Planning to convert to C-Corp soon: If you know you will convert to a Delaware C-Corp in 12–18 months for a fundraise, forming your LLC in Delaware now simplifies the conversion. You stay in the same state, the process is more straightforward.

Investor or partner requirements: Some sophisticated business angels or funds prefer Delaware. If your specific deal flow requires it, that is a valid reason.

Complex multi-member structure: Delaware's LLC statute offers more governance flexibility for multi-member LLCs with unusual arrangements.


The C-Corp vs LLC confusion

💡 Answer capsule — Is the advice "form your company in Delaware" about LLCs or C-Corps? Almost always C-Corps. When startup advice says "form your company in Delaware," they mean a Delaware C-Corp — not a Delaware LLC. The Delaware advantages (VC preference, Court of Chancery, flexible equity structures) apply to C-Corps. A Delaware LLC is simply a more expensive version of a Wyoming LLC, with no meaningful advantage for most non-resident solo founders.

This is the most important clarification. The entire Delaware reputation is built around C-Corps — specifically Delaware C-Corps used by VC-backed startups. When founders apply this advice to LLC formation without raising VC money, they end up paying $1,440 more over 5 years for no practical benefit.


Conclusion

💡 Answer capsule — Delaware LLC for non-residents: final recommendation For most non-resident LLC owners: choose Wyoming. Lower annual fees ($60 vs $350+), better member privacy, same practical benefits for Stripe, Mercury, and US operations. Choose Delaware only if you plan to convert to a C-Corp within 12–18 months, or if your specific situation requires it. mallc.fr forms LLCs in both Wyoming and Delaware.

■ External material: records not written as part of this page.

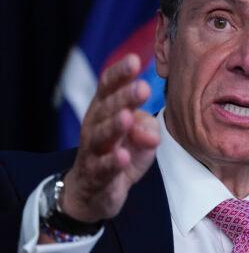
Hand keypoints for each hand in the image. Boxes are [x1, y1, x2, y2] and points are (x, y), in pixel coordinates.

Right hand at [60, 54, 159, 222]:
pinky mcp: (97, 175)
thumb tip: (151, 133)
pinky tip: (123, 157)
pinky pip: (104, 167)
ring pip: (102, 136)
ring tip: (127, 117)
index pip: (108, 86)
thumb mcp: (140, 136)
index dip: (120, 73)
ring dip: (115, 126)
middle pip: (108, 108)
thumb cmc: (120, 152)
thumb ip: (148, 127)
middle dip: (124, 97)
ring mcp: (93, 150)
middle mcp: (95, 125)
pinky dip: (113, 162)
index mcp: (104, 109)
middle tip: (143, 88)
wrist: (95, 191)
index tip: (135, 60)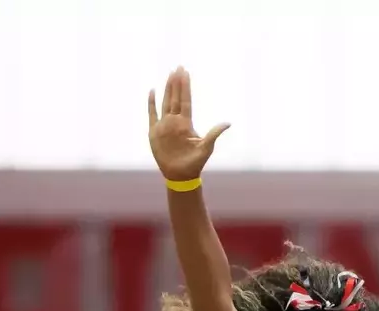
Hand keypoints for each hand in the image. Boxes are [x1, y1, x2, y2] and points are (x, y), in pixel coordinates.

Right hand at [147, 67, 229, 181]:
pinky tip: (152, 91)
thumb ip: (214, 133)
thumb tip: (228, 123)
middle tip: (178, 67)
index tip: (185, 72)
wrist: (180, 175)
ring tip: (169, 75)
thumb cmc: (195, 163)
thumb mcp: (206, 147)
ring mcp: (164, 125)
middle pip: (175, 97)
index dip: (185, 86)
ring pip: (165, 102)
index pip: (185, 100)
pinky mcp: (154, 132)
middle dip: (176, 82)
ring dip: (167, 88)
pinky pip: (151, 114)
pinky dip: (151, 103)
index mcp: (186, 123)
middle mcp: (175, 121)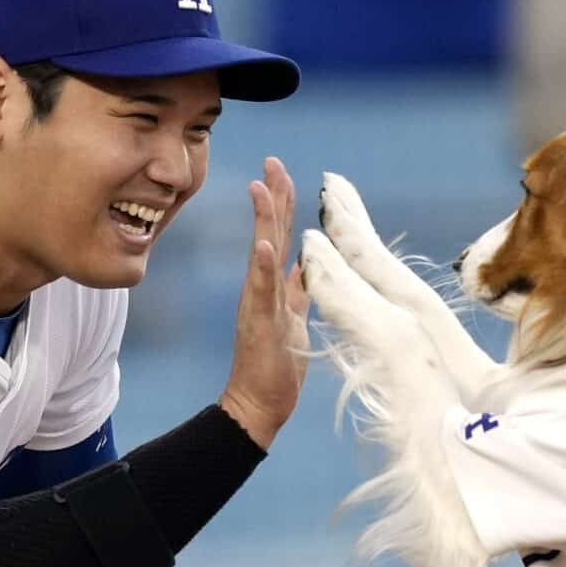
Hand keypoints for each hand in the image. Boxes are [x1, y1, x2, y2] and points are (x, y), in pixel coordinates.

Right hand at [219, 157, 308, 448]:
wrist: (257, 405)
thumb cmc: (276, 367)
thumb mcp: (295, 318)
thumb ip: (299, 289)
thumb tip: (308, 263)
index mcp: (276, 286)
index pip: (282, 235)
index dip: (284, 202)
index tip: (281, 169)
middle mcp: (263, 288)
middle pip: (271, 233)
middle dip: (274, 195)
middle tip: (272, 161)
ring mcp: (259, 304)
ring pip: (263, 253)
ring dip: (264, 219)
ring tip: (262, 187)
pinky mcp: (260, 324)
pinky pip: (261, 291)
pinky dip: (262, 266)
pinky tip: (262, 244)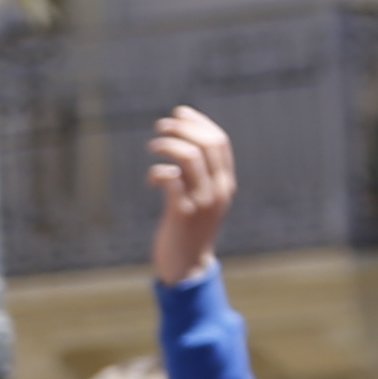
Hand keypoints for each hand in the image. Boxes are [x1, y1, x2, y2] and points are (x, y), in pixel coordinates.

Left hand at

Form my Wyoming LLC with mallc.frCompare all plans


FAQ

Does a Delaware LLC give better Stripe or Mercury access than Wyoming? No. Stripe and Mercury treat Delaware and Wyoming LLCs identically.

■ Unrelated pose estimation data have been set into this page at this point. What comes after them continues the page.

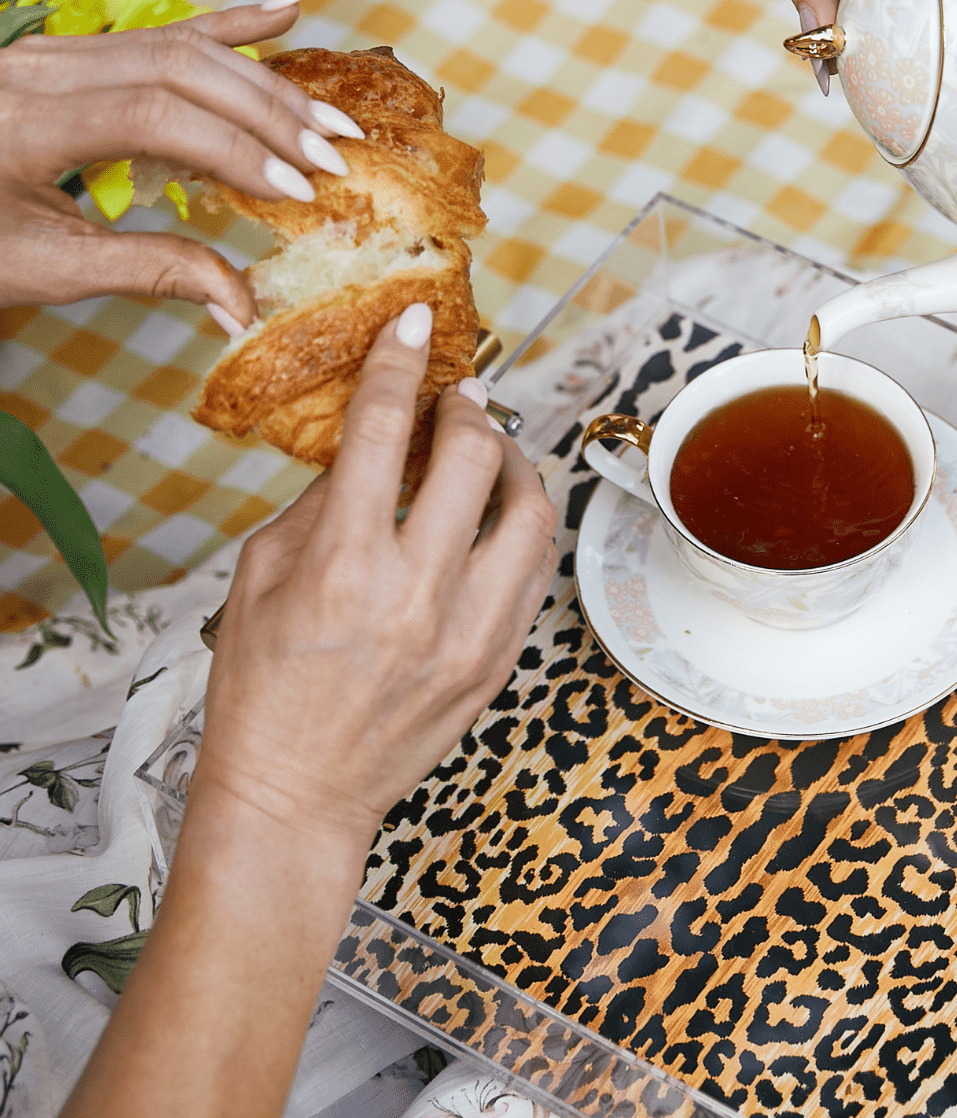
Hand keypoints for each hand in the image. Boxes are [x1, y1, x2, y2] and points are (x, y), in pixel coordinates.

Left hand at [0, 0, 362, 324]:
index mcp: (29, 121)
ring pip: (177, 44)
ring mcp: (55, 52)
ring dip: (263, 80)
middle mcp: (43, 69)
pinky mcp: (70, 54)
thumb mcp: (45, 269)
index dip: (236, 149)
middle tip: (334, 158)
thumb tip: (243, 305)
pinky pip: (159, 30)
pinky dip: (230, 24)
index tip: (299, 193)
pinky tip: (289, 12)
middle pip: (180, 67)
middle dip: (267, 112)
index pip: (156, 115)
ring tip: (328, 120)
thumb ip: (149, 273)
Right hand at [198, 304, 559, 858]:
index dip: (402, 362)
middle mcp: (418, 596)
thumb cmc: (263, 689)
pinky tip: (496, 520)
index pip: (386, 433)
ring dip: (515, 466)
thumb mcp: (262, 578)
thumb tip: (372, 441)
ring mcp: (470, 633)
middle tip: (458, 397)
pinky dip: (520, 531)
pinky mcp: (498, 662)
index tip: (414, 323)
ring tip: (491, 452)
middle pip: (476, 460)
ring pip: (531, 514)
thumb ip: (321, 503)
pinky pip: (534, 573)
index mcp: (346, 566)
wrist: (298, 794)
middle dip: (469, 409)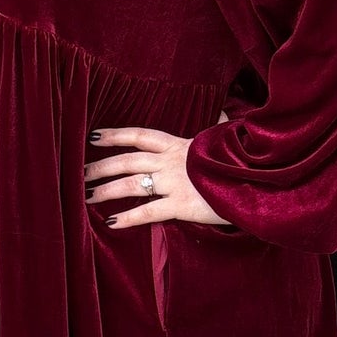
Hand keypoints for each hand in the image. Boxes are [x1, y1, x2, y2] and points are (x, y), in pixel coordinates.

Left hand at [84, 117, 234, 229]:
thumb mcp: (224, 139)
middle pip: (126, 160)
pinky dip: (128, 218)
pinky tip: (111, 223)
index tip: (94, 136)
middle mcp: (171, 161)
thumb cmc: (240, 160)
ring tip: (86, 197)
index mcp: (179, 144)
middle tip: (78, 174)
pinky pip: (148, 211)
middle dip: (100, 167)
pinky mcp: (181, 204)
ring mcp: (175, 182)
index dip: (115, 135)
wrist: (258, 178)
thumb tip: (222, 113)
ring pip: (131, 184)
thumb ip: (216, 127)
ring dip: (106, 191)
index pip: (140, 135)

Can I move my LLC from Delaware to Wyoming to save on fees? Yes, via a domestication process. It generates additional fees and paperwork but is doable. Prevention — choosing Wyoming from the start — is much simpler.

Is Delaware's franchise tax avoidable for LLCs? No. All Delaware LLCs pay minimum $300/year regardless of activity or revenue.


This article is provided for informational purposes only. mallc.fr is not a law firm and does not provide legal or tax advice. Consult a qualified professional for your specific situation.